» Work instructions:
One exact copy of the listing is needed. It should contain no pictures.

» Information shown:

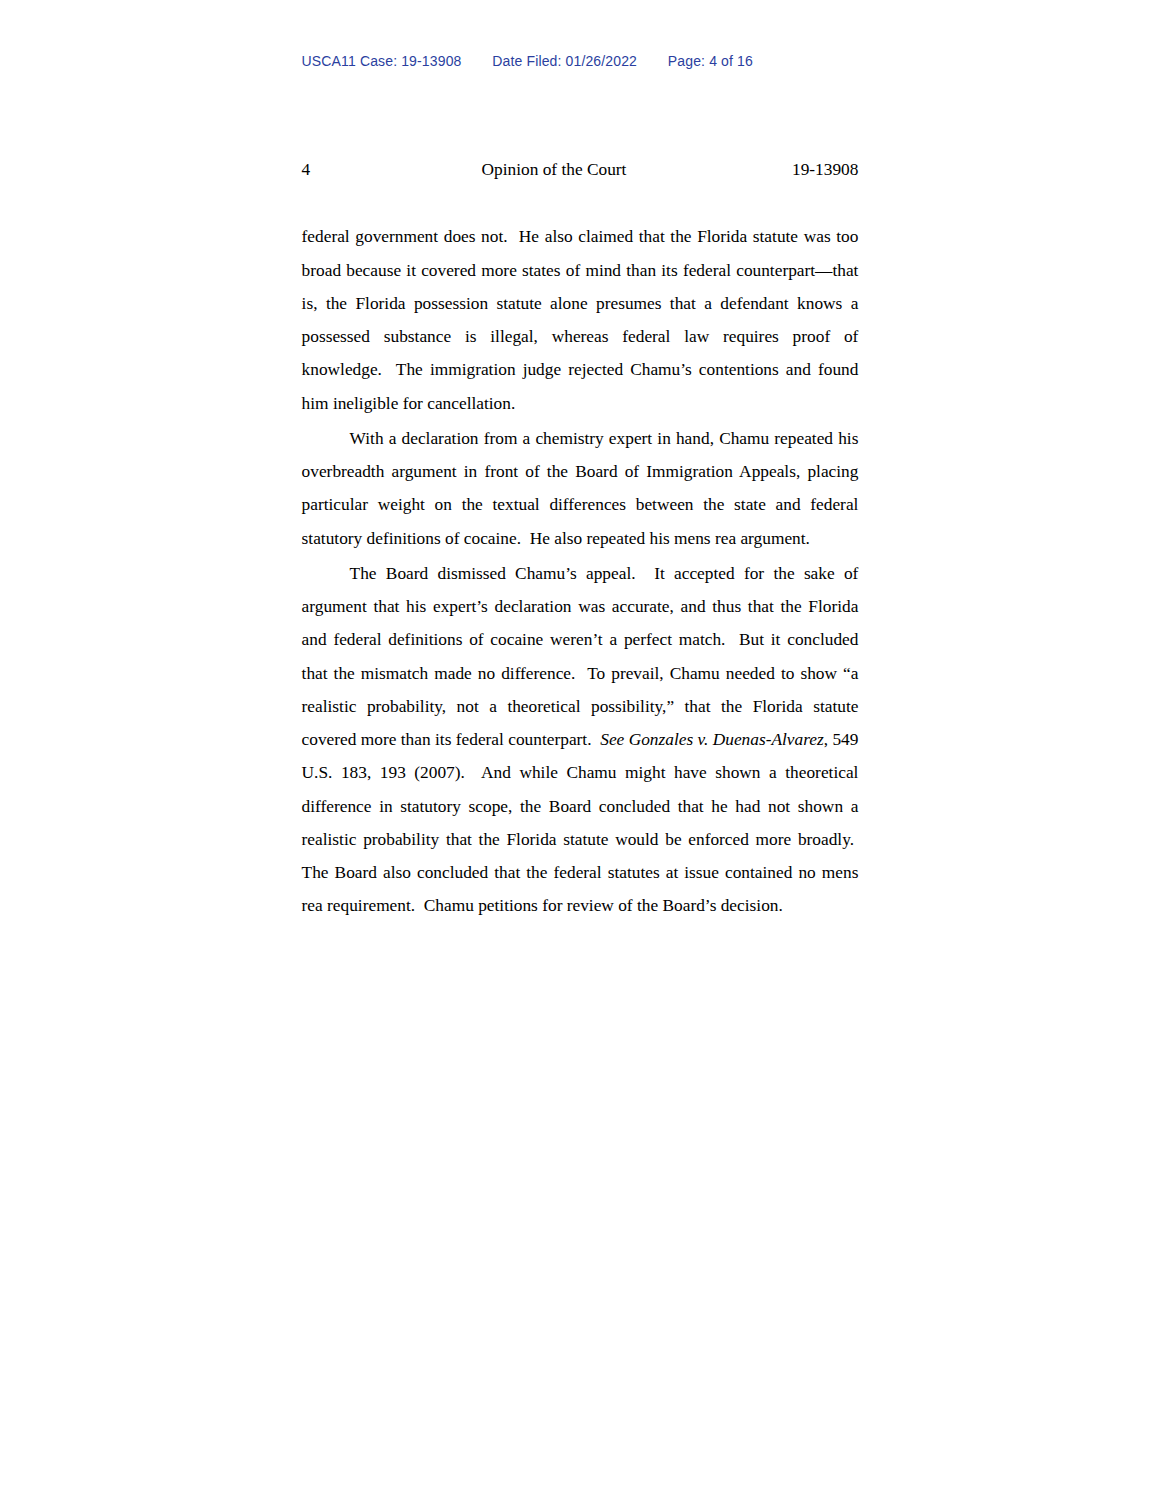USCA11 Case: 19-13908 Date Filed: 01/26/2022 Page: 4 of 16
4 Opinion of the Court 19-13908
federal government does not. He also claimed that the Florida statute was too broad because it covered more states of mind than its federal counterpart—that is, the Florida possession statute alone presumes that a defendant knows a possessed substance is illegal, whereas federal law requires proof of knowledge. The immigration judge rejected Chamu’s contentions and found him ineligible for cancellation.
With a declaration from a chemistry expert in hand, Chamu repeated his overbreadth argument in front of the Board of Immigration Appeals, placing particular weight on the textual differences between the state and federal statutory definitions of cocaine. He also repeated his mens rea argument.
The Board dismissed Chamu’s appeal. It accepted for the sake of argument that his expert’s declaration was accurate, and thus that the Florida and federal definitions of cocaine weren’t a perfect match. But it concluded that the mismatch made no difference. To prevail, Chamu needed to show “a realistic probability, not a theoretical possibility,” that the Florida statute covered more than its federal counterpart. See Gonzales v. Duenas-Alvarez, 549 U.S. 183, 193 (2007). And while Chamu might have shown a theoretical difference in statutory scope, the Board concluded that he had not shown a realistic probability that the Florida statute would be enforced more broadly. The Board also concluded that the federal statutes at issue contained no mens rea requirement. Chamu petitions for review of the Board’s decision.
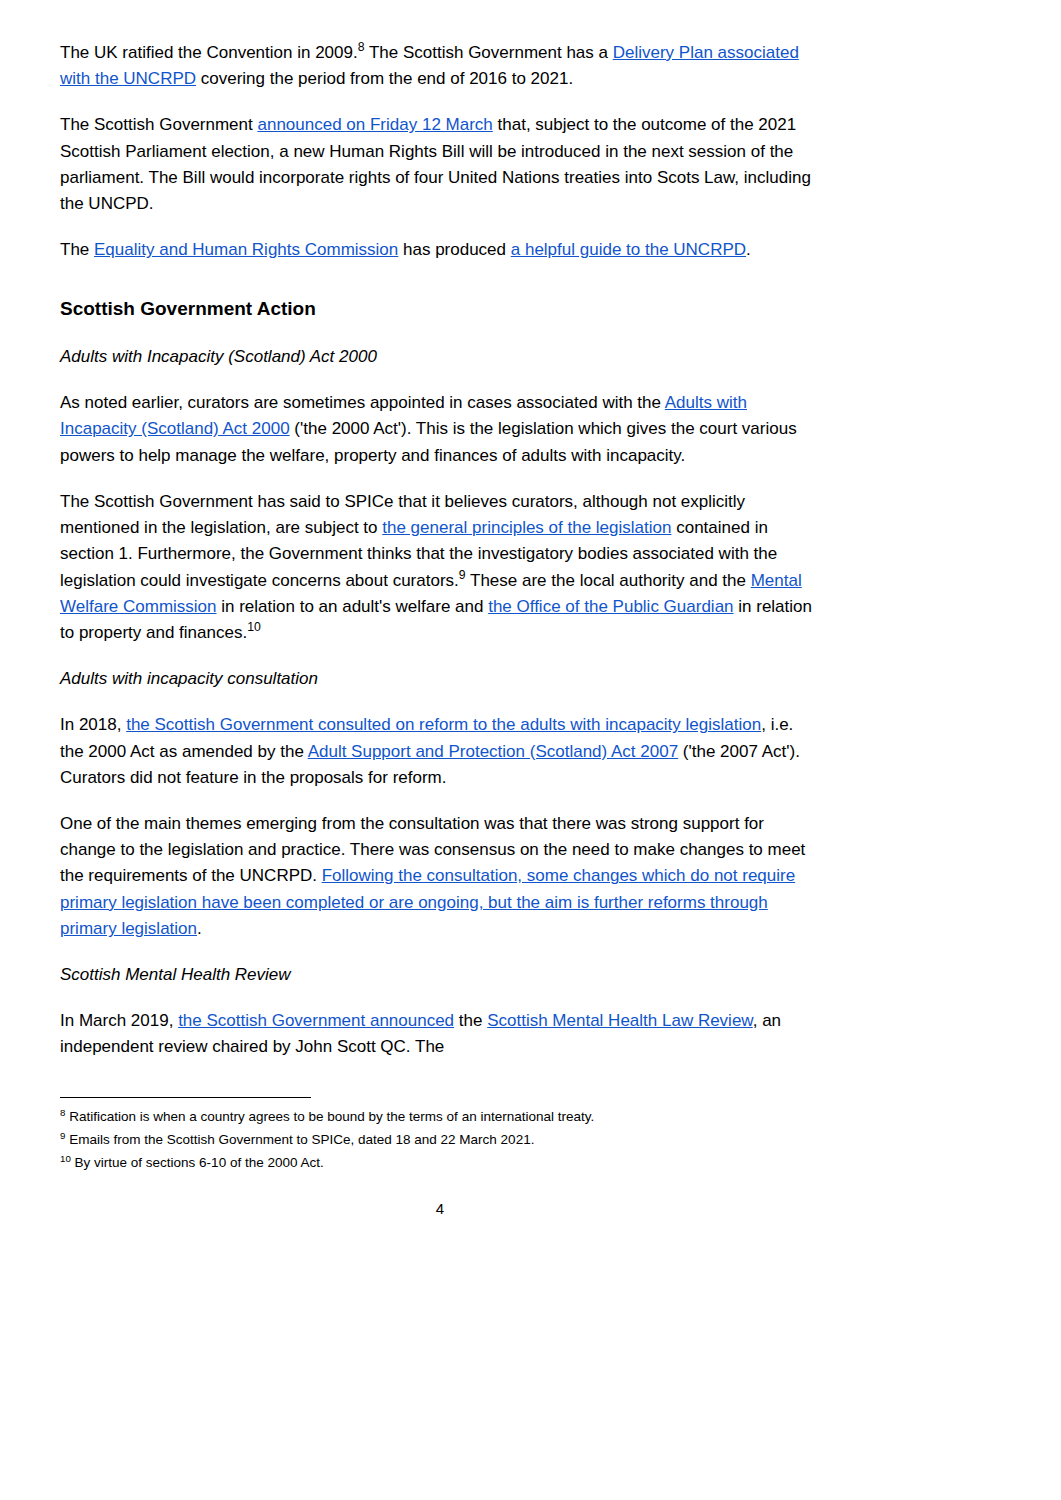The UK ratified the Convention in 2009.8 The Scottish Government has a Delivery Plan associated with the UNCRPD covering the period from the end of 2016 to 2021.
The Scottish Government announced on Friday 12 March that, subject to the outcome of the 2021 Scottish Parliament election, a new Human Rights Bill will be introduced in the next session of the parliament. The Bill would incorporate rights of four United Nations treaties into Scots Law, including the UNCPD.
The Equality and Human Rights Commission has produced a helpful guide to the UNCRPD.
Scottish Government Action
Adults with Incapacity (Scotland) Act 2000
As noted earlier, curators are sometimes appointed in cases associated with the Adults with Incapacity (Scotland) Act 2000 ('the 2000 Act'). This is the legislation which gives the court various powers to help manage the welfare, property and finances of adults with incapacity.
The Scottish Government has said to SPICe that it believes curators, although not explicitly mentioned in the legislation, are subject to the general principles of the legislation contained in section 1. Furthermore, the Government thinks that the investigatory bodies associated with the legislation could investigate concerns about curators.9 These are the local authority and the Mental Welfare Commission in relation to an adult's welfare and the Office of the Public Guardian in relation to property and finances.10
Adults with incapacity consultation
In 2018, the Scottish Government consulted on reform to the adults with incapacity legislation, i.e. the 2000 Act as amended by the Adult Support and Protection (Scotland) Act 2007 ('the 2007 Act'). Curators did not feature in the proposals for reform.
One of the main themes emerging from the consultation was that there was strong support for change to the legislation and practice. There was consensus on the need to make changes to meet the requirements of the UNCRPD. Following the consultation, some changes which do not require primary legislation have been completed or are ongoing, but the aim is further reforms through primary legislation.
Scottish Mental Health Review
In March 2019, the Scottish Government announced the Scottish Mental Health Law Review, an independent review chaired by John Scott QC. The
8 Ratification is when a country agrees to be bound by the terms of an international treaty.
9 Emails from the Scottish Government to SPICe, dated 18 and 22 March 2021.
10 By virtue of sections 6-10 of the 2000 Act.
4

» Answer to this task:
USCA11 Case: 19-13908 Date Filed: 01/26/2022 Page: 4 of 16
4 Opinion of the Court 19-13908
federal government does not. He also claimed that the Florida statute was too broad because it covered more states of mind than its federal counterpart—that is, the Florida possession statute alone presumes that a defendant knows a possessed substance is illegal, whereas federal law requires proof of knowledge. The immigration judge rejected Chamu’s contentions and found him ineligible for cancellation.
With a declaration from a chemistry expert in hand, Chamu repeated his overbreadth argument in front of the Board of Immigration Appeals, placing particular weight on the textual differences between the state and federal statutory definitions of cocaine. He also repeated his mens rea argument.
The Board dismissed Chamu’s appeal. It accepted for the sake of argument that his expert’s declaration was accurate, and thus that the Florida and federal definitions of cocaine weren’t a perfect match. But it concluded that the mismatch made no difference. To prevail, Chamu needed to show “a realistic probability, not a theoretical possibility,” that the Florida statute covered more than its federal counterpart. See Gonzales v. Duenas-Alvarez, 549 U.S. 183, 193 (2007). And while Chamu might have shown a theoretical difference in statutory scope, the Board concluded that he had not shown a realistic probability that the Florida statute would be enforced more broadly. The Board also concluded that the federal statutes at issue contained no mens rea requirement. Chamu petitions for review of the Board’s decision.
The UK ratified the Convention in 2009.8 The Scottish Government has a Delivery Plan associated with the UNCRPD covering the period from the end of 2016 to 2021.
The Scottish Government announced on Friday 12 March that, subject to the outcome of the 2021 Scottish Parliament election, a new Human Rights Bill will be introduced in the next session of the parliament. The Bill would incorporate rights of four United Nations treaties into Scots Law, including the UNCPD.
The Equality and Human Rights Commission has produced a helpful guide to the UNCRPD.
Scottish Government Action
Adults with Incapacity (Scotland) Act 2000
As noted earlier, curators are sometimes appointed in cases associated with the Adults with Incapacity (Scotland) Act 2000 ('the 2000 Act'). This is the legislation which gives the court various powers to help manage the welfare, property and finances of adults with incapacity.
The Scottish Government has said to SPICe that it believes curators, although not explicitly mentioned in the legislation, are subject to the general principles of the legislation contained in section 1. Furthermore, the Government thinks that the investigatory bodies associated with the legislation could investigate concerns about curators.9 These are the local authority and the Mental Welfare Commission in relation to an adult's welfare and the Office of the Public Guardian in relation to property and finances.10
Adults with incapacity consultation
In 2018, the Scottish Government consulted on reform to the adults with incapacity legislation, i.e. the 2000 Act as amended by the Adult Support and Protection (Scotland) Act 2007 ('the 2007 Act'). Curators did not feature in the proposals for reform.
One of the main themes emerging from the consultation was that there was strong support for change to the legislation and practice. There was consensus on the need to make changes to meet the requirements of the UNCRPD. Following the consultation, some changes which do not require primary legislation have been completed or are ongoing, but the aim is further reforms through primary legislation.
Scottish Mental Health Review
In March 2019, the Scottish Government announced the Scottish Mental Health Law Review, an independent review chaired by John Scott QC. The
8 Ratification is when a country agrees to be bound by the terms of an international treaty.
9 Emails from the Scottish Government to SPICe, dated 18 and 22 March 2021.
10 By virtue of sections 6-10 of the 2000 Act.
4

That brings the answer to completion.